• [Problem to work on] Render each line of text in the data below as a JSON list of strings, one string per line, skipping blank lines and leaving out the pictures.
(Data for review Opens)
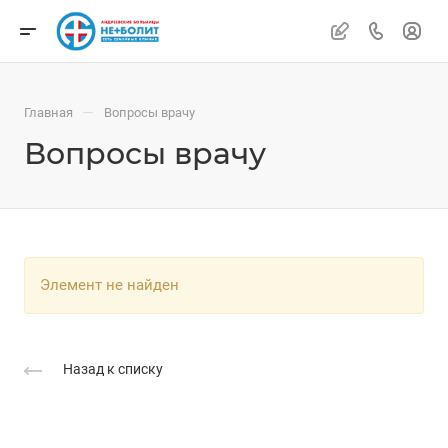
—
Главная
Вопросы врачу
Вопросы врачу
Элемент не найден
Назад к списку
(Data for review Closes)
• [Completed task]
[
  "—",
  "Главная",
  "Вопросы врачу",
  "Вопросы врачу",
  "Элемент не найден",
  "Назад к списку"
]